→ **Problem requirements**
Please copy, exactly as they appear below, the lines from the one containing "M297,622L302,636L261,650L256,637Z" through the one containing "M1312,589C1319,553 1322,542 1347,515".
--------
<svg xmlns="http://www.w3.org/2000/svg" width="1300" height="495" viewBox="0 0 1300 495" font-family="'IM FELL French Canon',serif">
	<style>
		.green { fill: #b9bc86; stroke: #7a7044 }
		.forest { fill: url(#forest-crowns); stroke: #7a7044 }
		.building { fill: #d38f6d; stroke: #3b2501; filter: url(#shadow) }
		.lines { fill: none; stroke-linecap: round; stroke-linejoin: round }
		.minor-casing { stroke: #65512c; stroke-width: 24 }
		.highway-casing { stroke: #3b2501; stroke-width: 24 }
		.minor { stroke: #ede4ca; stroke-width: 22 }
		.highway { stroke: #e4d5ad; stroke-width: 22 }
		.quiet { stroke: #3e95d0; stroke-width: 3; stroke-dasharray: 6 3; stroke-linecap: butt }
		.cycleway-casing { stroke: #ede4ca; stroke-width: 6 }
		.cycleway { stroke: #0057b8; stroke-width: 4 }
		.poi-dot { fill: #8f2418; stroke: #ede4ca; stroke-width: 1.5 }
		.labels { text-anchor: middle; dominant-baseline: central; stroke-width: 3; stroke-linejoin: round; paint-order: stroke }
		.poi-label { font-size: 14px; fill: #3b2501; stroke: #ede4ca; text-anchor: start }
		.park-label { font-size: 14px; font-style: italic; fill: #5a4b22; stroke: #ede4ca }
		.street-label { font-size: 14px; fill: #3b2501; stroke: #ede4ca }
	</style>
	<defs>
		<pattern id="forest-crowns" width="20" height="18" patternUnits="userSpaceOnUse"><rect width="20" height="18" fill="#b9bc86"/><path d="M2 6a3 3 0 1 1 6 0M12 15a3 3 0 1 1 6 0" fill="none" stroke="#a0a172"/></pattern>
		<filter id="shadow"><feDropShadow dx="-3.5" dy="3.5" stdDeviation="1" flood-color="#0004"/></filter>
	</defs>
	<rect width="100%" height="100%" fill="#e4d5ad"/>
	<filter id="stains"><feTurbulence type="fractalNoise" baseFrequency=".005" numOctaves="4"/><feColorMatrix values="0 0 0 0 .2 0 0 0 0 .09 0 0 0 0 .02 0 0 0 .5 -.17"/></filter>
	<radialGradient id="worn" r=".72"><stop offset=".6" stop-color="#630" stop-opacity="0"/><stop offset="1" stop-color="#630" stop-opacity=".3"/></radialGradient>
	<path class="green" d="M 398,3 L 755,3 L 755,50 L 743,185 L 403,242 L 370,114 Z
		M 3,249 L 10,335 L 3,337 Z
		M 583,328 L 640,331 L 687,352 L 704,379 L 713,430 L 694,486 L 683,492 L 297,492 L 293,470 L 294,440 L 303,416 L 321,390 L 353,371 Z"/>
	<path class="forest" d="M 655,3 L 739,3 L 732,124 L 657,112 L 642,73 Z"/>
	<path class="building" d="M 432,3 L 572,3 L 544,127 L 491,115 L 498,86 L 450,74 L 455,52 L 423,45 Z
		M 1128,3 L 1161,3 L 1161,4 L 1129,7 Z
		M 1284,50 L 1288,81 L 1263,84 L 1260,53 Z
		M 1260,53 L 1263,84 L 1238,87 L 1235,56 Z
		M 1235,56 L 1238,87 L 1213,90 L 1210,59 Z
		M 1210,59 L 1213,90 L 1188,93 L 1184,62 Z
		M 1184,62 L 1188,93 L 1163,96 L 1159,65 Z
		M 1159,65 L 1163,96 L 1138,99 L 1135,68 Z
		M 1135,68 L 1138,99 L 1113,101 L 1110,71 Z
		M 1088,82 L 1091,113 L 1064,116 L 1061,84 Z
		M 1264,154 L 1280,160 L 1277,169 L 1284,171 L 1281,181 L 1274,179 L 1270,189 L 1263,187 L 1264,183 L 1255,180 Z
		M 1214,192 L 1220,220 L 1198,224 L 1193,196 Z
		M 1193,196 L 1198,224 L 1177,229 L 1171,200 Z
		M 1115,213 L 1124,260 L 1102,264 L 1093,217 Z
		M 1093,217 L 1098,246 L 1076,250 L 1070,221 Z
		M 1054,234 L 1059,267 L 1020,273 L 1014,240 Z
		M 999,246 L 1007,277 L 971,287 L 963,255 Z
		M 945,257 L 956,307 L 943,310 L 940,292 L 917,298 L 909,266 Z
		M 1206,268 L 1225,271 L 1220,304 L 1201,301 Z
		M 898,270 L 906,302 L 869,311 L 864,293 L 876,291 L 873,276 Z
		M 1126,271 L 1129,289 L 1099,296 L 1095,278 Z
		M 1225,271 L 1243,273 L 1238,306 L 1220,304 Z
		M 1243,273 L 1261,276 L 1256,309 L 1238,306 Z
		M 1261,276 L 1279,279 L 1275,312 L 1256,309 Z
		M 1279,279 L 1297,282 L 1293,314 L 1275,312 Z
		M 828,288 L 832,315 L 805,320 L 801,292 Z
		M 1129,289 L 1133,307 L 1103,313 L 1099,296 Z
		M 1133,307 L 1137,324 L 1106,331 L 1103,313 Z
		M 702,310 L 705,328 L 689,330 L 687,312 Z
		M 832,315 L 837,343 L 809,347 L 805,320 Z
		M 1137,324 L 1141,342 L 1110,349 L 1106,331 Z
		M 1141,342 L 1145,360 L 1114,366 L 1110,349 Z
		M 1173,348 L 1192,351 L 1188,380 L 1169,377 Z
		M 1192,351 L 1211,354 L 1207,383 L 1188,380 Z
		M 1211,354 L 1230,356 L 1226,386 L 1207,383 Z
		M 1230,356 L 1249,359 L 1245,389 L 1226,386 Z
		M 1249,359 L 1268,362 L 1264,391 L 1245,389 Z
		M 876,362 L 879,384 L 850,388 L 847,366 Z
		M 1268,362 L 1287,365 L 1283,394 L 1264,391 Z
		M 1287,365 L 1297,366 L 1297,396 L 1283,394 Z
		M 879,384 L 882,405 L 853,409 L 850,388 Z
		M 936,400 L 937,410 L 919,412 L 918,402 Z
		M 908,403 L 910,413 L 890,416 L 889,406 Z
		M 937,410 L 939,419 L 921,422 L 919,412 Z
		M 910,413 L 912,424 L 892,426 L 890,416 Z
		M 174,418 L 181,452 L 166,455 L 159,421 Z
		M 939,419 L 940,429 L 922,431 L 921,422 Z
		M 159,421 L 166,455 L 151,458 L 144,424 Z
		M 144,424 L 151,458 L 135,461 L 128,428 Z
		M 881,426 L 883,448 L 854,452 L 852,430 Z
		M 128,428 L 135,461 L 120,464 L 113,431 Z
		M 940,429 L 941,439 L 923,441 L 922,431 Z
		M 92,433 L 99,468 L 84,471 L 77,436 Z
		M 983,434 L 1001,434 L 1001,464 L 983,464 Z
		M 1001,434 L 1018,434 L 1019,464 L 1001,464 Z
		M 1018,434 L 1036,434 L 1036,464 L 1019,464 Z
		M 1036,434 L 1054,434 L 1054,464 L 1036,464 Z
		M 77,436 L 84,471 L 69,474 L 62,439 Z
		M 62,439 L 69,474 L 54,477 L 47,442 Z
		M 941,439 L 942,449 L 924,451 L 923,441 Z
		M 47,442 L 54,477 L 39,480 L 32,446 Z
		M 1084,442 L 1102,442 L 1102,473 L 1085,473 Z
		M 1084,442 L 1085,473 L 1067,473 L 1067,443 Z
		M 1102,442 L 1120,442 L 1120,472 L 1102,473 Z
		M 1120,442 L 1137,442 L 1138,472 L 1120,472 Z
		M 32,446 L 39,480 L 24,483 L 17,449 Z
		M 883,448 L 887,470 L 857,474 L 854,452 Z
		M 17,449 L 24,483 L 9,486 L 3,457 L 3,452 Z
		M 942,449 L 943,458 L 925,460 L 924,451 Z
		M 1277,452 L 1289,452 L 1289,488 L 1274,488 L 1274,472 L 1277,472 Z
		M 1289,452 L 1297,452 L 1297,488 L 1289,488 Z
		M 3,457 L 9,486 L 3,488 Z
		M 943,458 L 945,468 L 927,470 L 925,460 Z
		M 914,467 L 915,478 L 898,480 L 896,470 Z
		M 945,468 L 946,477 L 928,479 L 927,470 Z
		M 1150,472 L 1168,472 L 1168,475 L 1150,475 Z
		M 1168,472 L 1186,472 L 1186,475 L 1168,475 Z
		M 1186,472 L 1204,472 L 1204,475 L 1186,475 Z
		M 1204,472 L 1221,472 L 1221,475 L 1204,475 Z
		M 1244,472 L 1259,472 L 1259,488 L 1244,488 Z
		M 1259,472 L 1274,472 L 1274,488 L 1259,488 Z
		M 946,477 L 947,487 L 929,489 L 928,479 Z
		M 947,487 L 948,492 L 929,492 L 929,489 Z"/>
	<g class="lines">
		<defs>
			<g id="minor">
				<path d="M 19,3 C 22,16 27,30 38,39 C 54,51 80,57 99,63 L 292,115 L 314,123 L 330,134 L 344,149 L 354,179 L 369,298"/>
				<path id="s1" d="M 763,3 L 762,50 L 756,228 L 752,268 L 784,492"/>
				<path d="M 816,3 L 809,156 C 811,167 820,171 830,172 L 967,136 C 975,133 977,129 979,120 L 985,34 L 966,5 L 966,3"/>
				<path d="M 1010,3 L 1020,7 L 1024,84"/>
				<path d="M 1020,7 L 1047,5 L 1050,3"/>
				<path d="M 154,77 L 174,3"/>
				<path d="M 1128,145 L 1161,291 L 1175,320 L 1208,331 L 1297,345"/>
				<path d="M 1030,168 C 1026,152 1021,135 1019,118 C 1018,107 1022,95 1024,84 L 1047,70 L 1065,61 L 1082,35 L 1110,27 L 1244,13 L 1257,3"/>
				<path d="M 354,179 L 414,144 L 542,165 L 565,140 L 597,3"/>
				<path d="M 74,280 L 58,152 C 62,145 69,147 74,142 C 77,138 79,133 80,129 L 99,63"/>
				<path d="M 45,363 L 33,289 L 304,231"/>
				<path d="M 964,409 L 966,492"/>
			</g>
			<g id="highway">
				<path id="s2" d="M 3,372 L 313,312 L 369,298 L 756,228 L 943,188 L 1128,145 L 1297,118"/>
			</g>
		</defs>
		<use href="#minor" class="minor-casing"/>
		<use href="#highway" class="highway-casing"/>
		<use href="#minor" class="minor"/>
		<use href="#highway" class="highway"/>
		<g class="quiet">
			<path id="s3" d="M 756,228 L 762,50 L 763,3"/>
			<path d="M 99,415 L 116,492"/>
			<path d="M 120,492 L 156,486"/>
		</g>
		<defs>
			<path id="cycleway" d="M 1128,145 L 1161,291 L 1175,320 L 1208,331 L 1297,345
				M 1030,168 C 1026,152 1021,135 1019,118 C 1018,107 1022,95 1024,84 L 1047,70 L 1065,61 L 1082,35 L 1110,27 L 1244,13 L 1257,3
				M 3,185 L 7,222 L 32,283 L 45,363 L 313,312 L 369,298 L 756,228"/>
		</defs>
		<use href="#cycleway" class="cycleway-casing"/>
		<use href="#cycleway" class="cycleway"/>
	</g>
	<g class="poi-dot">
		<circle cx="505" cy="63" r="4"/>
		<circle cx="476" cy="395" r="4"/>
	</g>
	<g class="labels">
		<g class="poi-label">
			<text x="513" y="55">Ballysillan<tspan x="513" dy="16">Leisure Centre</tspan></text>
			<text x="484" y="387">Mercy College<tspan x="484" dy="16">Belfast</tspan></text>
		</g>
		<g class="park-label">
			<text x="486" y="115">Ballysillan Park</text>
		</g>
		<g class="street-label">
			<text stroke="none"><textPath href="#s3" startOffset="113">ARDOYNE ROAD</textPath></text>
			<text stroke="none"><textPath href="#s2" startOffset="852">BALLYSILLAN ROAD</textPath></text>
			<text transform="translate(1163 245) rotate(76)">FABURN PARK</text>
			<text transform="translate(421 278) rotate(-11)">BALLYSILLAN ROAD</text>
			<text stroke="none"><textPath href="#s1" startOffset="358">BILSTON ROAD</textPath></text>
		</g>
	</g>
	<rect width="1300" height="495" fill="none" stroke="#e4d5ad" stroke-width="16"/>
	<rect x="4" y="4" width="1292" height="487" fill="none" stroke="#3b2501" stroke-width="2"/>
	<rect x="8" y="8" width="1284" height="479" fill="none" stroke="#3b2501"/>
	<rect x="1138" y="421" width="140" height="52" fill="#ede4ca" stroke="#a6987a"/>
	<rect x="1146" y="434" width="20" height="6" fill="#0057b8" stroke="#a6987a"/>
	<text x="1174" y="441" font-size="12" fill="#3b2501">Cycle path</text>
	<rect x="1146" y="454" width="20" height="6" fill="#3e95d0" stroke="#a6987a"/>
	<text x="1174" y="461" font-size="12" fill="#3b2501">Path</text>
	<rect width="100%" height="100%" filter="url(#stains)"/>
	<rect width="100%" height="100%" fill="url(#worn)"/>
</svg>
--------
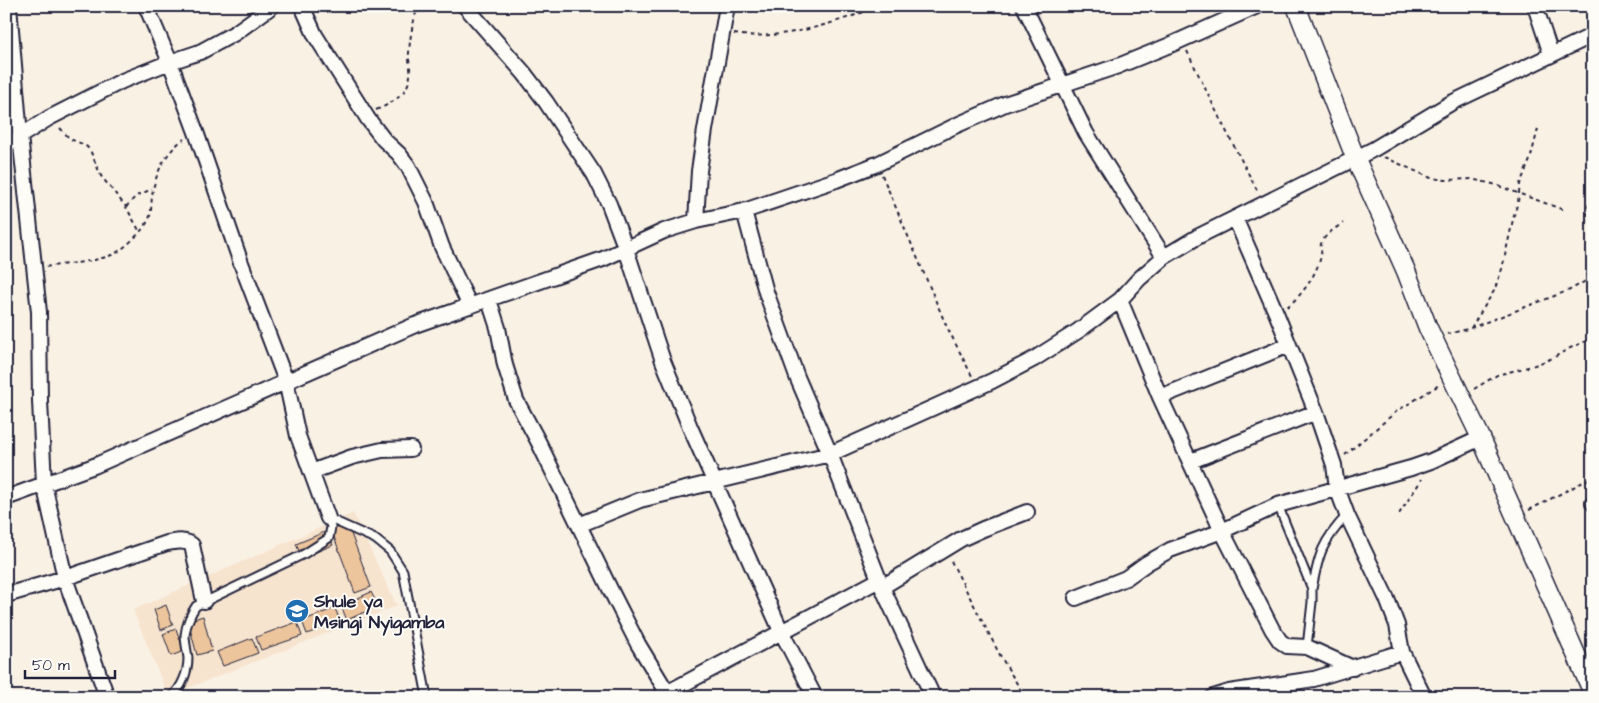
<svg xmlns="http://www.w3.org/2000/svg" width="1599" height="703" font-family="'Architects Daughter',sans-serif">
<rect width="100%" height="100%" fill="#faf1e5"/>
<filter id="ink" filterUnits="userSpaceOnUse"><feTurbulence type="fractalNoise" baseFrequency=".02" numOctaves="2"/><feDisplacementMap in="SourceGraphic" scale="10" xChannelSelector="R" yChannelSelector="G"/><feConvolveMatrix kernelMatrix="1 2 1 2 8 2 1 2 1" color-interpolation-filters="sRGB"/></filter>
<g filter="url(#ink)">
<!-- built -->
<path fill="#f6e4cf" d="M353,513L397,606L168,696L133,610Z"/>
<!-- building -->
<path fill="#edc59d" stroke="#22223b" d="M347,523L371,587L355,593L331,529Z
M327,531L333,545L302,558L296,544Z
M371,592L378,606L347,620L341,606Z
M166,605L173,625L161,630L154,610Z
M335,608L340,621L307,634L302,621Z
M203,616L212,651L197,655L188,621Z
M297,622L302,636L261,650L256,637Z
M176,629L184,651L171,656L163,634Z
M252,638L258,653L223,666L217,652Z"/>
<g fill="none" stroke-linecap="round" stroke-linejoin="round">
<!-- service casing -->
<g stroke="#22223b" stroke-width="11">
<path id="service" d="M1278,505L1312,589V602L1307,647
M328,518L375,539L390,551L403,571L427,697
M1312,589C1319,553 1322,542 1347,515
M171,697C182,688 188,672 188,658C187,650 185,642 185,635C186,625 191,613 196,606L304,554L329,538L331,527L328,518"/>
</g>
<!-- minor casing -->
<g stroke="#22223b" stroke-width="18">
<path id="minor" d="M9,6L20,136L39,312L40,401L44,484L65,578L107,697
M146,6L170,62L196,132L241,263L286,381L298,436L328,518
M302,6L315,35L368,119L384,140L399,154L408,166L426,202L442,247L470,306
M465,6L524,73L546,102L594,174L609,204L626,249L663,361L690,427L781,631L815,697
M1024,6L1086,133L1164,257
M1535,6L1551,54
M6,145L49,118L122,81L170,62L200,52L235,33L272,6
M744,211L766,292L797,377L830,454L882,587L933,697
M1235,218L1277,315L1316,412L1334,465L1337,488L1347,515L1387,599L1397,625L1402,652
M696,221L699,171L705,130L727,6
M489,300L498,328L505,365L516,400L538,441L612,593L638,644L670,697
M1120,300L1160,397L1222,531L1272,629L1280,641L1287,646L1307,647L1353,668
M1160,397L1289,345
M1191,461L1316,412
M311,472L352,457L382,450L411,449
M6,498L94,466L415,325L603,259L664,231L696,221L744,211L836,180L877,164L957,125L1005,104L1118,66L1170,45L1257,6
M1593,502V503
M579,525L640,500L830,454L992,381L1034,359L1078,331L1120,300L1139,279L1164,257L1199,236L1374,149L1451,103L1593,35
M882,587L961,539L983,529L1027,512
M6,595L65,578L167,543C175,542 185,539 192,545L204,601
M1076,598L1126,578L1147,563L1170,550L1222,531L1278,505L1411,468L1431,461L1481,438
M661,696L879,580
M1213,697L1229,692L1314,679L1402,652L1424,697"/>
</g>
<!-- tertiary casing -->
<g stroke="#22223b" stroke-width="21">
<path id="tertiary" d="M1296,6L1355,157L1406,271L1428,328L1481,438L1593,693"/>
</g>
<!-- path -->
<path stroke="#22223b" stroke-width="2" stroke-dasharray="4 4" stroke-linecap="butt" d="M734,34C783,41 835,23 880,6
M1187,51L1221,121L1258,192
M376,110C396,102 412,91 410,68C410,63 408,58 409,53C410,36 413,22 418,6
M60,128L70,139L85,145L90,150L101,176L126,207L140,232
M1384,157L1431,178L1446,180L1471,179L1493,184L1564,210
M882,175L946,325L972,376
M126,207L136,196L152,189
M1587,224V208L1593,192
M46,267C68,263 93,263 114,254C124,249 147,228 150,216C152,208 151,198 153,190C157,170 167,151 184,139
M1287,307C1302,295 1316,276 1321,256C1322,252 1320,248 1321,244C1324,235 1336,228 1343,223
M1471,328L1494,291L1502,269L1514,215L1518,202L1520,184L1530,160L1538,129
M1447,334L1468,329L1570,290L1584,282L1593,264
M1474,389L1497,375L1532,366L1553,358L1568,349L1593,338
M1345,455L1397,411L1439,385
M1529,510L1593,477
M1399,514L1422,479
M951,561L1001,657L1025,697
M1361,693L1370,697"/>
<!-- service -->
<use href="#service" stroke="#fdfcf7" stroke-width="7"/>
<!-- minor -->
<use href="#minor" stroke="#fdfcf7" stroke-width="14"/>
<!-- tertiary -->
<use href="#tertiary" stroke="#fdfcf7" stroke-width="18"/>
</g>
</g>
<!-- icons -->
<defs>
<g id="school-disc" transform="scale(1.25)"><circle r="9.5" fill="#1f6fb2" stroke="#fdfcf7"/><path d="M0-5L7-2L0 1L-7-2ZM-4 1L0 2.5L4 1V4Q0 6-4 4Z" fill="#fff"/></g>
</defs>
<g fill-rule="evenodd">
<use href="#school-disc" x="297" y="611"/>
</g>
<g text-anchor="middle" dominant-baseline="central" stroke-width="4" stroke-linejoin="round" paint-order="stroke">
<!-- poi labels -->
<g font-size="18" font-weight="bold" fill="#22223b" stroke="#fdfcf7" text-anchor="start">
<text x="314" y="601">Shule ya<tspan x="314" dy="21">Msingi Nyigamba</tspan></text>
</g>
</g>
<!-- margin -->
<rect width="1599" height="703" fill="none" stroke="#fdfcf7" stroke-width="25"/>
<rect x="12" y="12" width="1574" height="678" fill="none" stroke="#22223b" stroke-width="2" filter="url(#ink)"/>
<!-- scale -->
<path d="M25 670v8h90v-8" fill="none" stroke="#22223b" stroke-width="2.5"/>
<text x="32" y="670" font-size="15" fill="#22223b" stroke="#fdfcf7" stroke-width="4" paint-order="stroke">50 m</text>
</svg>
--------
→ **Reply**
M297,622L302,636L261,650L256,637Z
M176,629L184,651L171,656L163,634Z
M252,638L258,653L223,666L217,652Z"/>
<g fill="none" stroke-linecap="round" stroke-linejoin="round">
<!-- service casing -->
<g stroke="#22223b" stroke-width="11">
<path id="service" d="M1278,505L1312,589V602L1307,647
M328,518L375,539L390,551L403,571L427,697
M1312,589C1319,553 1322,542 1347,515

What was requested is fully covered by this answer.